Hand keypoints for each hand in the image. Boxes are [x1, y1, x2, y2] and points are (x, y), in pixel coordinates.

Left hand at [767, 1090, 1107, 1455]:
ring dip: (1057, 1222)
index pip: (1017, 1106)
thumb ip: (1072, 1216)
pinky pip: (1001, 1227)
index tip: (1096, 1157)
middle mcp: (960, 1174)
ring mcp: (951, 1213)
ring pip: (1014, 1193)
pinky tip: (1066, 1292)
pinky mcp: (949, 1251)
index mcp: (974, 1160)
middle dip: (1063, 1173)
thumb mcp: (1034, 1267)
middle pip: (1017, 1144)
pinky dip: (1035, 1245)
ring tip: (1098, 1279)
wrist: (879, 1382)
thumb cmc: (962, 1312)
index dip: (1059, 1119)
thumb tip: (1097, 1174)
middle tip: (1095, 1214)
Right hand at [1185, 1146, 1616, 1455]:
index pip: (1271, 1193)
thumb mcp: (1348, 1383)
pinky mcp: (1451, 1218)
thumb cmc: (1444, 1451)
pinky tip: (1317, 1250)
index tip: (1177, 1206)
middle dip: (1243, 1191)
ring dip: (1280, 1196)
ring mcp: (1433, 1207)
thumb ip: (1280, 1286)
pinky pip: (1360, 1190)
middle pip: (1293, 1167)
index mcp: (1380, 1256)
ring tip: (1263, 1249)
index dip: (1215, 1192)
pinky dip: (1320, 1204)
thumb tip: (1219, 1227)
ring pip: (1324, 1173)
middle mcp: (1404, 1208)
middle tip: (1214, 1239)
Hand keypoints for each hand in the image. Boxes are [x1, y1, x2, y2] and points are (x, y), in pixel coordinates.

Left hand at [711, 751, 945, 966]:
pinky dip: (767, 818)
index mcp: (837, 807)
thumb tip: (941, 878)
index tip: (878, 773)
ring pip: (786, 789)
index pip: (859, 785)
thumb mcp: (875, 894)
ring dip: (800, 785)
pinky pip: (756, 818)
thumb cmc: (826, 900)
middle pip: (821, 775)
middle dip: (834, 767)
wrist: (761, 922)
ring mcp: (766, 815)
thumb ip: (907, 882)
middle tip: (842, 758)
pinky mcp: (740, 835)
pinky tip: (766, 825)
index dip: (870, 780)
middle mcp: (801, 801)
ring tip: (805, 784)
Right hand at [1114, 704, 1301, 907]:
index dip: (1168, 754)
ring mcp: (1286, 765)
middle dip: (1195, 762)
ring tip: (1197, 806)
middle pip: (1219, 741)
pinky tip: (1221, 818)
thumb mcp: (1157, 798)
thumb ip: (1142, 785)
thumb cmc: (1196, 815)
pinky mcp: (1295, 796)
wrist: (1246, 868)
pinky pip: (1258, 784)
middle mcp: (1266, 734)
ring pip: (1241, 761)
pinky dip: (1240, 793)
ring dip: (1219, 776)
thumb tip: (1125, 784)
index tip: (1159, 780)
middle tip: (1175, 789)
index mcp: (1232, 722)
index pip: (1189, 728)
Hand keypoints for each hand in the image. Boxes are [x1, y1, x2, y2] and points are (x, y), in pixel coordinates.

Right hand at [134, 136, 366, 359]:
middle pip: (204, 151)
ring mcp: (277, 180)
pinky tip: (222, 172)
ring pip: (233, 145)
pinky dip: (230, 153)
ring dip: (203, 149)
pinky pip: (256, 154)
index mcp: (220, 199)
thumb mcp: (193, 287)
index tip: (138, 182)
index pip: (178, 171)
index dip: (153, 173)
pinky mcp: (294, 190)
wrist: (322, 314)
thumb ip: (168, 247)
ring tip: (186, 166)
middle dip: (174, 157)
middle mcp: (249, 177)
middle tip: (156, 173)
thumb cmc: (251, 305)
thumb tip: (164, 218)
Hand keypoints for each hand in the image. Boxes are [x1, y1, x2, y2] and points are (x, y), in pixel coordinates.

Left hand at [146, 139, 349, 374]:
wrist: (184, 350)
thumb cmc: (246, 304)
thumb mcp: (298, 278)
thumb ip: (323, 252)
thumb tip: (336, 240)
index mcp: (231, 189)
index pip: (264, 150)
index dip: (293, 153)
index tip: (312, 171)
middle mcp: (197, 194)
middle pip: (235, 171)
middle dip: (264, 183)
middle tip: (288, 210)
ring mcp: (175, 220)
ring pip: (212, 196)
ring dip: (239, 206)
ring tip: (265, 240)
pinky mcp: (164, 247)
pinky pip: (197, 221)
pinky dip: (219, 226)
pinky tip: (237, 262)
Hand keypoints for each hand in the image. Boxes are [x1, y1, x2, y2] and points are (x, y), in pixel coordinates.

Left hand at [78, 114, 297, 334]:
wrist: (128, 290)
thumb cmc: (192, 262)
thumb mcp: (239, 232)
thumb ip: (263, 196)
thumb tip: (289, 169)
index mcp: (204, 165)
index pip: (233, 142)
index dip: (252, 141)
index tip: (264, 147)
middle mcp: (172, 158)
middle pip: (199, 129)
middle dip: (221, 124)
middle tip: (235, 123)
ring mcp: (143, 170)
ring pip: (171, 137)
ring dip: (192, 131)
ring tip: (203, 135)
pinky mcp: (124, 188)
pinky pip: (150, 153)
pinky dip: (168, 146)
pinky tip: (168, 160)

● ● ●

The records above are to be transcribed exactly, with nothing left out.

--- Exercise output ---
Hand keypoints for each hand in the image. Boxes are [x1, y1, x2, y2] and points are (x, y), in pixel coordinates.

Left hand at [767, 1090, 1107, 1455]:
ring dip: (1057, 1222)
index pip: (1017, 1106)
thumb ip: (1072, 1216)
pinky pip: (1001, 1227)
index tip: (1096, 1157)
middle mcp: (960, 1174)
ring mcp: (951, 1213)
ring pip: (1014, 1193)
pinky tip: (1066, 1292)
pinky mcp: (949, 1251)
index mcp: (974, 1160)
middle dip: (1063, 1173)
thumb mcp: (1034, 1267)
middle pip: (1017, 1144)
pinky dip: (1035, 1245)
ring tip: (1098, 1279)
wrist: (879, 1382)
thumb cmc: (962, 1312)
index dip: (1059, 1119)
thumb tip: (1097, 1174)
middle tip: (1095, 1214)
Right hand at [1185, 1146, 1616, 1455]:
index pip: (1271, 1193)
thumb mcp: (1348, 1383)
pinky mcp: (1451, 1218)
thumb cmc: (1444, 1451)
pinky tip: (1317, 1250)
index tip: (1177, 1206)
middle dip: (1243, 1191)
ring dip: (1280, 1196)
ring mcp: (1433, 1207)
thumb ip: (1280, 1286)
pinky pip: (1360, 1190)
middle pip: (1293, 1167)
index mcp: (1380, 1256)
ring tip: (1263, 1249)
index dip: (1215, 1192)
pinky dip: (1320, 1204)
thumb tip: (1219, 1227)
ring pip: (1324, 1173)
middle mcp: (1404, 1208)
middle tip: (1214, 1239)
Hand keypoints for each hand in the image. Boxes are [x1, y1, x2, y2] and points are (x, y), in pixel coordinates.

Left hand at [711, 751, 945, 966]:
pinky dip: (767, 818)
index mcp: (837, 807)
thumb tip: (941, 878)
index tip: (878, 773)
ring pip: (786, 789)
index pip: (859, 785)
thumb mcp: (875, 894)
ring dip: (800, 785)
pinky pip: (756, 818)
thumb cmc: (826, 900)
middle pip: (821, 775)
middle dip: (834, 767)
wrist: (761, 922)
ring mcp: (766, 815)
thumb ip: (907, 882)
middle tip: (842, 758)
pinky mcp: (740, 835)
pinky tip: (766, 825)
index dip: (870, 780)
middle mcp: (801, 801)
ring tip: (805, 784)
Right hand at [1114, 704, 1301, 907]:
index dip: (1168, 754)
ring mcp: (1286, 765)
middle dip: (1195, 762)
ring tip: (1197, 806)
middle pip: (1219, 741)
pinky tip: (1221, 818)
thumb mcp: (1157, 798)
thumb ip: (1142, 785)
thumb cmc: (1196, 815)
pinky mcp: (1295, 796)
wrist: (1246, 868)
pinky pip: (1258, 784)
middle mcp: (1266, 734)
ring pip: (1241, 761)
pinky dip: (1240, 793)
ring dip: (1219, 776)
thumb tip: (1125, 784)
index tip: (1159, 780)
middle tip: (1175, 789)
index mcp: (1232, 722)
index pip: (1189, 728)
Hand keypoints for each hand in the image. Boxes are [x1, y1, x2, y2] and points are (x, y), in pixel coordinates.

Right hand at [134, 136, 366, 359]:
middle pip: (204, 151)
ring mcp: (277, 180)
pinky tip: (222, 172)
ring pip: (233, 145)
pinky dip: (230, 153)
ring dip: (203, 149)
pinky pip: (256, 154)
index mcp: (220, 199)
thumb mcp: (193, 287)
index tip: (138, 182)
index pip: (178, 171)
index dip: (153, 173)
pinky mcp: (294, 190)
wrist: (322, 314)
thumb ip: (168, 247)
ring tip: (186, 166)
middle dip: (174, 157)
middle mcp: (249, 177)
middle tip: (156, 173)
thumb cmc: (251, 305)
thumb tip: (164, 218)
Hand keypoints for each hand in the image. Boxes are [x1, y1, x2, y2] and points are (x, y), in pixel coordinates.

Left hand at [146, 139, 349, 374]:
wrist: (184, 350)
thumb cmc: (246, 304)
thumb mcp: (298, 278)
thumb ip: (323, 252)
thumb tip: (336, 240)
index mcp: (231, 189)
index pip: (264, 150)
index dip: (293, 153)
index tip: (312, 171)
middle mcp: (197, 194)
middle pip: (235, 171)
middle dip: (264, 183)
middle tip: (288, 210)
ring mcp: (175, 220)
ring pip: (212, 196)
ring dip: (239, 206)
ring tip: (265, 240)
pinky mcp: (164, 247)
pinky pip: (197, 221)
pinky dip: (219, 226)
pinky tip: (237, 262)
Hand keypoints for each hand in the image. Boxes are [x1, y1, x2, y2] and points are (x, y), in pixel coordinates.

Left hand at [78, 114, 297, 334]:
wrist: (128, 290)
thumb cmc: (192, 262)
thumb mcp: (239, 232)
thumb ip: (263, 196)
thumb tip: (289, 169)
index mcp: (204, 165)
index pip: (233, 142)
index dip: (252, 141)
index tip: (264, 147)
middle mcp: (172, 158)
middle pip: (199, 129)
middle dip: (221, 124)
middle tip: (235, 123)
ring mcp: (143, 170)
ring pip: (171, 137)
ring dip: (192, 131)
ring tip: (203, 135)
pinky mcp: (124, 188)
pinky pip: (150, 153)
pinky dip: (168, 146)
pinky tip: (168, 160)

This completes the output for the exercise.